I was born and raised Roman Catholic, but I chose to steer in my own direction as the years blew by. Today I'm considered to be a spiritualist, or a believer in a higher being known as God & or the creator regardless of denomination (non-denomination), so that means I can experience any form of worship on the globe freely.
I believe that there's way to many faiths & too much pressure that's gone around throughout the centuries for supreme ownership of a single faith over them all. This is why I've never decided to practice any single religion in particular. I've studied them all in great depths and detail, so I have a worldly overview and complete knowledge of them all, and that's including the ancient ones that are very rarely practiced if any today.
I will not let go of my freedom of spiritual thought, and the global awareness & deeply founded respect I have for all religions of the world, for they all have contributed to the sum of & developments of our civilizations, and the world as a whole today. To say it wasn't so would literally be blasphemous itself. Just take a look at the world's cultures of today & you'll see this proof exists everywhere worldwide.
End result of me being a spiritualist is the fact that I am free to feel as I wish, and I need not refer to any particular text to do such a thing. I'm aware of God's presence, and I have established my very own personal relationship with such a creator. No one can take that from me, and it gives me joy to be able to live in such a way, without pressure of any form of persecution for what I believe in.
Yes I was a christian and now consider myself a christo-pagan. Needless to say I get judged quite often. A lot of people do and I believe it isn't fair. Not just Pagans but many people.
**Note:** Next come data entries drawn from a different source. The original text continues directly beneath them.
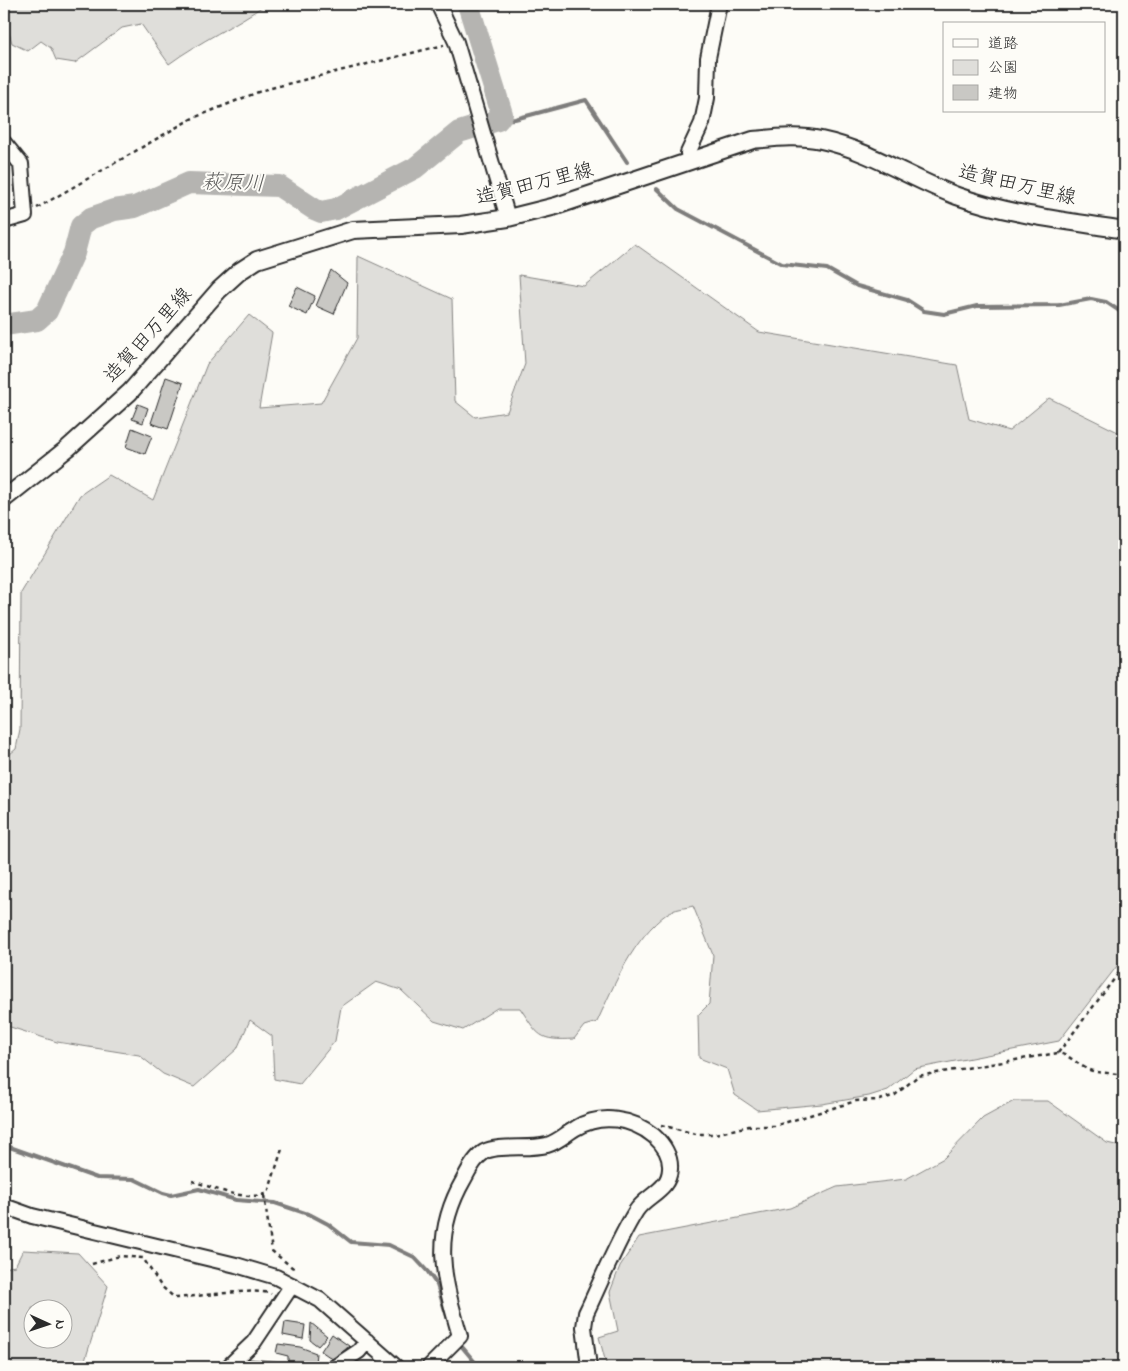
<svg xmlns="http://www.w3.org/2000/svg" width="1128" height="1371" viewBox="0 0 1128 1371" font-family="'Indie Flower','Klee One',sans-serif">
<rect width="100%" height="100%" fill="#fdfcf7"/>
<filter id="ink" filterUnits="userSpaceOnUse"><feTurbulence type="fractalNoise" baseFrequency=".02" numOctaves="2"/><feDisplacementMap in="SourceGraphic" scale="10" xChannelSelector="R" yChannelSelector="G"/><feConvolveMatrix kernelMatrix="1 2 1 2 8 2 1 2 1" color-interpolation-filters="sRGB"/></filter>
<g filter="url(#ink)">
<path fill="#dfdeda" stroke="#858482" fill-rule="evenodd" d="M4 4H266C235 26 200 41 169 64L141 24 122 28 75 63 56 60 51 48 41 41 28 51 12 43 4 15Z
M635 244 759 332 957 365 969 419 1009 431 1049 398 1124 435V957L1059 1041 914 1069 888 1090 869 1096 822 1104 757 1110 735 1095 727 1069 699 1058 698 1015 709 1004 713 955 693 906C686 908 674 909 668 913 633 938 614 985 597 1022L584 1026 574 1039C538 1041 539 1036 520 1008H497L463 1030 434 1021 401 990 376 982 341 1007 335 1041 300 1084 274 1079 272 1036 250 1020 237 1049 194 1087 163 1074 139 1055 57 1042 4 1025V759L16 749 20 729 21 593 80 495 109 475 153 500 207 364 249 315 272 333 259 408 321 403 357 338 358 256 452 299 455 401 475 417 507 412 525 364 519 275 584 286Z
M1014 1101H1048L1107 1143 1124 1147V1367H607L599 1337 618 1331 610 1292 620 1266 639 1237 790 1208 837 1187 906 1179 944 1158 983 1118Z
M23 1250 78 1253 108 1286 83 1367H4V1268L15 1266ZM32 1308H62V1338H32Z"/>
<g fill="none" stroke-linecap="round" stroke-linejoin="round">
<path stroke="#7e7d7b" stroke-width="4" d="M498 120 515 119 586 100 627 162
M657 189 678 209 782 264 827 269 857 286 907 300 924 311 944 314 977 306 1059 305 1091 299 1106 302 1124 314
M4 1145 97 1178 134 1179 163 1193 171 1195 199 1189 236 1200 275 1203 311 1215 328 1224 351 1242 389 1245 414 1257 428 1272 437 1285 448 1320
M458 1342 479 1367"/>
<path stroke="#b5b4b1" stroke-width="22" d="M4 325 37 320 47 311 74 253 81 226 91 218 114 210 135 207 189 183 279 186 314 209 321 212 336 209 415 168 459 132 498 120 502 114 468 4"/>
</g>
<path fill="#c9c8c4" stroke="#2b2b2b" d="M331 270 347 283 334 314 316 306Z
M297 287 315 296 307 315 288 306Z
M166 377 183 383 168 429 151 423Z
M138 404 148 408 143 423 132 419Z
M132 428 152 436 145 454 126 447Z
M285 1322 305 1325 303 1339 283 1335Z
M311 1323 327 1336 318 1346 310 1340Z
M332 1334 349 1346 334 1360 321 1351Z
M278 1344 300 1347 316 1353 315 1363 304 1361 302 1367H288V1356L276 1353Z
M249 1359 283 1362 282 1367H249Z"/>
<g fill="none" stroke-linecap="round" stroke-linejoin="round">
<g stroke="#2b2b2b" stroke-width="18">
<path id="minor" d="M438 4 456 42 508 218
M4 143 21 164 25 215 4 221
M689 161 688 153 702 123 707 98 708 58 719 4
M4 1206 32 1216 236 1265 276 1277 320 1300 396 1367
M228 1367 254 1342 292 1285
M335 1367 359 1351 367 1341
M429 1367 460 1336C443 1277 431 1236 464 1179 468 1171 476 1157 484 1152 499 1144 529 1150 547 1145 558 1142 567 1133 576 1128 601 1113 632 1118 654 1136 663 1144 671 1156 670 1169 669 1191 646 1195 636 1211 616 1243 602 1280 586 1313L584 1327 589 1367"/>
</g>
<g stroke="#2b2b2b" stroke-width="20">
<path id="major" d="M4 499 68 448 130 392 219 290 240 271 257 260 353 230 461 225 508 218 556 206 753 140C775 138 798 135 821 140 869 150 911 179 957 196 1010 215 1069 221 1124 230"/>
</g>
<path stroke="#2b2b2b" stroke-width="2.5" stroke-dasharray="4 4" stroke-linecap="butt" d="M37 208 191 119 263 90 444 45
M1058 1053 1124 966
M661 1125 696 1134H715L749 1126H774L856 1101 880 1100 895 1095 918 1076 1058 1053C1071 1055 1080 1068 1093 1071 1104 1074 1114 1072 1124 1076
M192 1181C215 1188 244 1202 268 1193L282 1149
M264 1195 272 1251 293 1268V1270
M92 1264 120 1256 143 1258 161 1286 175 1298C193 1297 261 1287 271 1294"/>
<use href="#minor" stroke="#fdfcf7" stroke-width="14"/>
<use href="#major" stroke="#fdfcf7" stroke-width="16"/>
</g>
</g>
<g text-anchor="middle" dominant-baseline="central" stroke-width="4" stroke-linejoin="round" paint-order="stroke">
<g font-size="20" fill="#2b2b2b" stroke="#fdfcf7">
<text transform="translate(535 185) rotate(-14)">造賀田万里線</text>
<text transform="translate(1017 186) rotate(13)">造賀田万里線</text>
<text transform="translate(149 336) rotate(-48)">造賀田万里線</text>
</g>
<g font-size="21" font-style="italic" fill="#5b5b5a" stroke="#fdfcf7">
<text transform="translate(233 184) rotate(2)">萩原川</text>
</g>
</g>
<rect width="1128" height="1371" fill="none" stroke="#fdfcf7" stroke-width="20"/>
<rect x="10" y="10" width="1108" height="1351" fill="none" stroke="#2b2b2b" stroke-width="2" filter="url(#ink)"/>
<rect x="943" y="22" width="162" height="90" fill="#fdfcf7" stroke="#a9a8a5"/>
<rect x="953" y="39" width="25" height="8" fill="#fdfcf7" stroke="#a9a8a5"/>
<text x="988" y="48" font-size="15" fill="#2b2b2b">道路</text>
<rect x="953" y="60" width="25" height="15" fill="#dfdeda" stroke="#a9a8a5"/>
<text x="988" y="72" font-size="15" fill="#2b2b2b">公園</text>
<rect x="953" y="85" width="25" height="15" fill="#c9c8c4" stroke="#a9a8a5"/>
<text x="988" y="98" font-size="15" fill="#2b2b2b">建物</text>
<g transform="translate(48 1324) rotate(93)"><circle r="24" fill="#fdfcf7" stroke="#a9a8a5"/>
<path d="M0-4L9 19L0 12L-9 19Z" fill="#2b2b2b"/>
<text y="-8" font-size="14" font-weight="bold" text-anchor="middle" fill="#2b2b2b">N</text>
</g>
</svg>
Before my wife and I had our first child I was Lutheran and she was Catholic. Obviously both Christian but each have relatively significant if not subtle differences that don't reconcile well with one another. Neither of us were particularly "religions" but wanted our soon to be son to have a foundation from which to make his own decision about what he would beleive when he was older. We searched around and attended different church within Christianty and eventuall decided to become Episcopal. It was a good fit for us because it was very tolerant church that didn't discriminate based on gender, sexual orientation, or beleifs of other religions. They encouraged people of other Christian varieties to participate in communion or, if uncomfortable with this notion, not to. We have been very happy with our choice and our Rector helped my wife and I through a very rough time recently when our full term child was born sleeping.